This article from MIT Technology Review argues that the near-simultaneous release of the PlayStation 4 and Xbox One may mark the last wave of consoles, at least as we know them. Not so sure I agree with that, but the article makes some interesting points. Though this generation of consoles is clearly superior to the ones they replace, the technological leap is clearly much smaller than the previous one. In addition, the gaming market has become fragmented, with smartphone and tablet gaming grabbing a significant and, depending how you calculate things, perhaps majority slice of the pie.
Downloadable games such as Angry Birds and Minecraft, which play on mobile phones and basic PCs, now constitute a major part of the industry (in April this year, Angry Birds developer Rovio estimated that its games have been downloaded 1.7 billion times, while in 2012, Minecraft earned its independent creator, Markus Persson, more than $100 million).
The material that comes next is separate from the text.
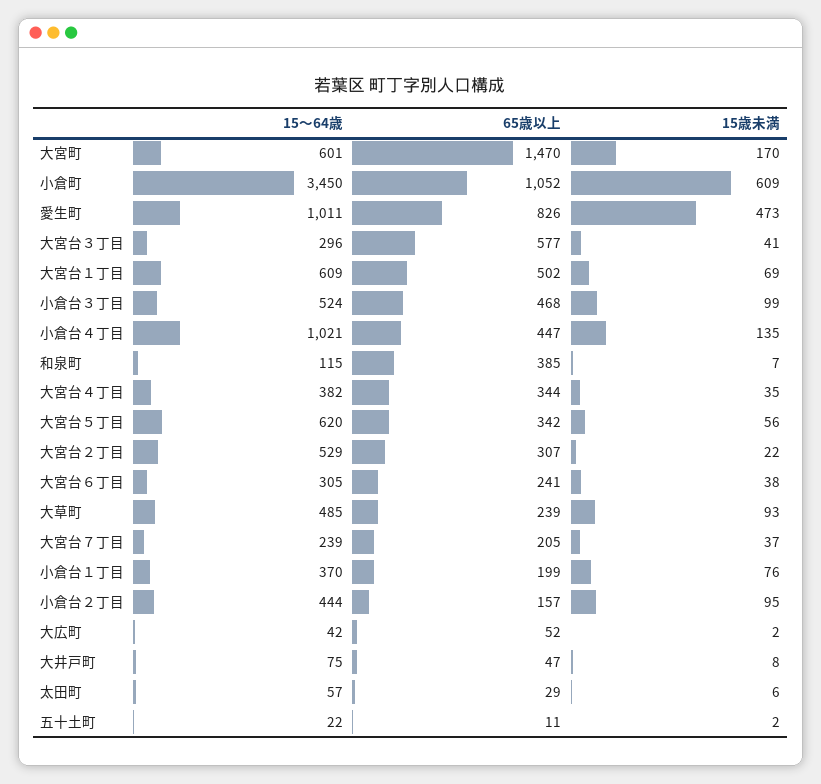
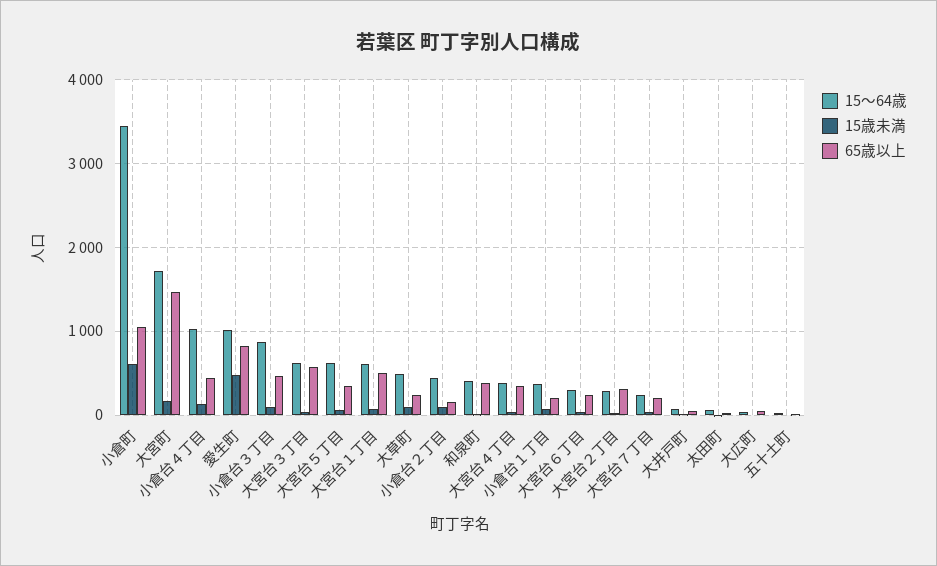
15～64歳, 大宮町: 601 -> 1700
15～64歳, 大宮台３丁目: 296 -> 600
15～64歳, 小倉台３丁目: 524 -> 900
15～64歳, 和泉町: 115 -> 400
15～64歳, 大宮台２丁目: 529 -> 300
There’s no question that franchises like Call of Duty are still selling big. The argument is that the value perception of each new console release is declining and the number of consoles sold is declining accordingly.
Each new iteration of hardware brings a historical downward trend in console sales. Sony’s wildly successful PlayStation 2 sold 150 million consoles. Its successor sold 80 million. It appears that Sony and Microsoft both lose a lot of money on these devices. For these reasons, some people think this new generation of console hardware (including Nintendo’s beleaguered Wii-U, which has failed to capture consumers’ imaginations) may be the last.
For consumers, the decline in consoles is not only a symptom of broader choice (in the 1990s, consoles and PCs were the only way to play complex screen games) but also one of diminishing returns. Martin Hollis, designer of the seminal Nintendo 64 movie tie-in Goldeneye 007, told me: “With each iteration, the multiple of increased power matters less. Looking back, PlayStation 2 was a huge leap from PlayStation. But PlayStation 3 was a much smaller leap. Each time we climb a curve of diminishing returns.” Hollis, like many others, believes that most people who only casually play video games will remain unconvinced by the difference between the new versions of the consoles and the previous ones.
From a gaming point of view, smartphones, tablets, cloud solutions (like Steam and Gaikai) and consoles are all converging. Just as iOS and Android emerged as the last OS standing in the great smartphone dust-up, I suspect there will be just a few players left standing once the gaming chaos resolves itself.